■ **GIVEN EXERCISE**: Repeat every line of the material below word for word, without changing, adding, or leaving out anything.

■ **GIVEN INFORMATION**:

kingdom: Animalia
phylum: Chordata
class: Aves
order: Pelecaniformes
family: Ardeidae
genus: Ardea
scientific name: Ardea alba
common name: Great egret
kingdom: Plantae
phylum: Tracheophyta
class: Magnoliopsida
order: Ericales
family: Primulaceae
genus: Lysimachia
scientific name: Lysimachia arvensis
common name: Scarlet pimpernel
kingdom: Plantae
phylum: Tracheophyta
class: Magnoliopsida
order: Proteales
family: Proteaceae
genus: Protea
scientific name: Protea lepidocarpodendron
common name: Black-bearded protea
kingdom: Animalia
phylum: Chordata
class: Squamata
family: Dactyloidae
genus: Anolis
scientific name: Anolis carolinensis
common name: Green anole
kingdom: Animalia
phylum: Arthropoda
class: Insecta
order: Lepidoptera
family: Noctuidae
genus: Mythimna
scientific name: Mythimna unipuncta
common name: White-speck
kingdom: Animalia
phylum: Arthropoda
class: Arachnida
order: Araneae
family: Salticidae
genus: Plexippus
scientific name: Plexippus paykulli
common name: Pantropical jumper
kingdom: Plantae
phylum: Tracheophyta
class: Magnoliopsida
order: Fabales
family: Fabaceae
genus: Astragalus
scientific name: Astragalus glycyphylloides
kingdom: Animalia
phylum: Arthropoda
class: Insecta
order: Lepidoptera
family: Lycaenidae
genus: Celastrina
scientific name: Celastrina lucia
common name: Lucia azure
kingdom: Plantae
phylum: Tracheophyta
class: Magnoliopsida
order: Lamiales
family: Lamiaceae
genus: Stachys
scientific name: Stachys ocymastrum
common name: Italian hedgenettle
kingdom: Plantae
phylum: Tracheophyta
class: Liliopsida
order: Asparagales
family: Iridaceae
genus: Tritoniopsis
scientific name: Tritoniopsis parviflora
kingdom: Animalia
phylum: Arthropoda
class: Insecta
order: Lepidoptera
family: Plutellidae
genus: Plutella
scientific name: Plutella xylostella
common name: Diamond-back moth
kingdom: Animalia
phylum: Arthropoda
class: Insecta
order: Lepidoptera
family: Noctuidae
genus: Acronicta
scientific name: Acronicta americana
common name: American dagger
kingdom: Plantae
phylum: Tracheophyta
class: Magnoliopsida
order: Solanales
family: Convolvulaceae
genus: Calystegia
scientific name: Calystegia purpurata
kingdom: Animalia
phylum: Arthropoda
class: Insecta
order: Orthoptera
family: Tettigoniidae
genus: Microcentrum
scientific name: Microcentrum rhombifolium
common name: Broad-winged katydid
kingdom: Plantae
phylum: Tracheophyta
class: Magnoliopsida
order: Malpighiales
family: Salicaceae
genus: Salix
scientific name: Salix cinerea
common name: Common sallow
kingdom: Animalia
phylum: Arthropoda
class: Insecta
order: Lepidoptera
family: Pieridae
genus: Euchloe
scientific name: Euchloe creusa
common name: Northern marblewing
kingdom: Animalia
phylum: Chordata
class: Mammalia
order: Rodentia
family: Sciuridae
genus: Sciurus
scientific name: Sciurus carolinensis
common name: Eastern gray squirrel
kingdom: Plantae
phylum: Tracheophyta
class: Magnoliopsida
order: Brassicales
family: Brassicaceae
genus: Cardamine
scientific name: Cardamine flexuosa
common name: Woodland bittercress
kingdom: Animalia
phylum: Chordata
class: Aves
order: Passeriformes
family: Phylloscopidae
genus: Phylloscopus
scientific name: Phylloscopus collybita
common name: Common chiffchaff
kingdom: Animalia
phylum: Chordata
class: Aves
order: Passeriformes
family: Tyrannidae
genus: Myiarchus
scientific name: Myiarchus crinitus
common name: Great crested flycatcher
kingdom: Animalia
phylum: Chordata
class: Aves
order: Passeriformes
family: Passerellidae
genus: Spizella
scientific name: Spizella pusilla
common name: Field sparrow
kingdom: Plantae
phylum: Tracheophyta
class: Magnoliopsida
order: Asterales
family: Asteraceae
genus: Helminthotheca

■ **RESULT OF THE EXERCISE**:
kingdom: Animalia
phylum: Chordata
class: Aves
order: Pelecaniformes
family: Ardeidae
genus: Ardea
scientific name: Ardea alba
common name: Great egret
kingdom: Plantae
phylum: Tracheophyta
class: Magnoliopsida
order: Ericales
family: Primulaceae
genus: Lysimachia
scientific name: Lysimachia arvensis
common name: Scarlet pimpernel
kingdom: Plantae
phylum: Tracheophyta
class: Magnoliopsida
order: Proteales
family: Proteaceae
genus: Protea
scientific name: Protea lepidocarpodendron
common name: Black-bearded protea
kingdom: Animalia
phylum: Chordata
class: Squamata
family: Dactyloidae
genus: Anolis
scientific name: Anolis carolinensis
common name: Green anole
kingdom: Animalia
phylum: Arthropoda
class: Insecta
order: Lepidoptera
family: Noctuidae
genus: Mythimna
scientific name: Mythimna unipuncta
common name: White-speck
kingdom: Animalia
phylum: Arthropoda
class: Arachnida
order: Araneae
family: Salticidae
genus: Plexippus
scientific name: Plexippus paykulli
common name: Pantropical jumper
kingdom: Plantae
phylum: Tracheophyta
class: Magnoliopsida
order: Fabales
family: Fabaceae
genus: Astragalus
scientific name: Astragalus glycyphylloides
kingdom: Animalia
phylum: Arthropoda
class: Insecta
order: Lepidoptera
family: Lycaenidae
genus: Celastrina
scientific name: Celastrina lucia
common name: Lucia azure
kingdom: Plantae
phylum: Tracheophyta
class: Magnoliopsida
order: Lamiales
family: Lamiaceae
genus: Stachys
scientific name: Stachys ocymastrum
common name: Italian hedgenettle
kingdom: Plantae
phylum: Tracheophyta
class: Liliopsida
order: Asparagales
family: Iridaceae
genus: Tritoniopsis
scientific name: Tritoniopsis parviflora
kingdom: Animalia
phylum: Arthropoda
class: Insecta
order: Lepidoptera
family: Plutellidae
genus: Plutella
scientific name: Plutella xylostella
common name: Diamond-back moth
kingdom: Animalia
phylum: Arthropoda
class: Insecta
order: Lepidoptera
family: Noctuidae
genus: Acronicta
scientific name: Acronicta americana
common name: American dagger
kingdom: Plantae
phylum: Tracheophyta
class: Magnoliopsida
order: Solanales
family: Convolvulaceae
genus: Calystegia
scientific name: Calystegia purpurata
kingdom: Animalia
phylum: Arthropoda
class: Insecta
order: Orthoptera
family: Tettigoniidae
genus: Microcentrum
scientific name: Microcentrum rhombifolium
common name: Broad-winged katydid
kingdom: Plantae
phylum: Tracheophyta
class: Magnoliopsida
order: Malpighiales
family: Salicaceae
genus: Salix
scientific name: Salix cinerea
common name: Common sallow
kingdom: Animalia
phylum: Arthropoda
class: Insecta
order: Lepidoptera
family: Pieridae
genus: Euchloe
scientific name: Euchloe creusa
common name: Northern marblewing
kingdom: Animalia
phylum: Chordata
class: Mammalia
order: Rodentia
family: Sciuridae
genus: Sciurus
scientific name: Sciurus carolinensis
common name: Eastern gray squirrel
kingdom: Plantae
phylum: Tracheophyta
class: Magnoliopsida
order: Brassicales
family: Brassicaceae
genus: Cardamine
scientific name: Cardamine flexuosa
common name: Woodland bittercress
kingdom: Animalia
phylum: Chordata
class: Aves
order: Passeriformes
family: Phylloscopidae
genus: Phylloscopus
scientific name: Phylloscopus collybita
common name: Common chiffchaff
kingdom: Animalia
phylum: Chordata
class: Aves
order: Passeriformes
family: Tyrannidae
genus: Myiarchus
scientific name: Myiarchus crinitus
common name: Great crested flycatcher
kingdom: Animalia
phylum: Chordata
class: Aves
order: Passeriformes
family: Passerellidae
genus: Spizella
scientific name: Spizella pusilla
common name: Field sparrow
kingdom: Plantae
phylum: Tracheophyta
class: Magnoliopsida
order: Asterales
family: Asteraceae
genus: Helminthotheca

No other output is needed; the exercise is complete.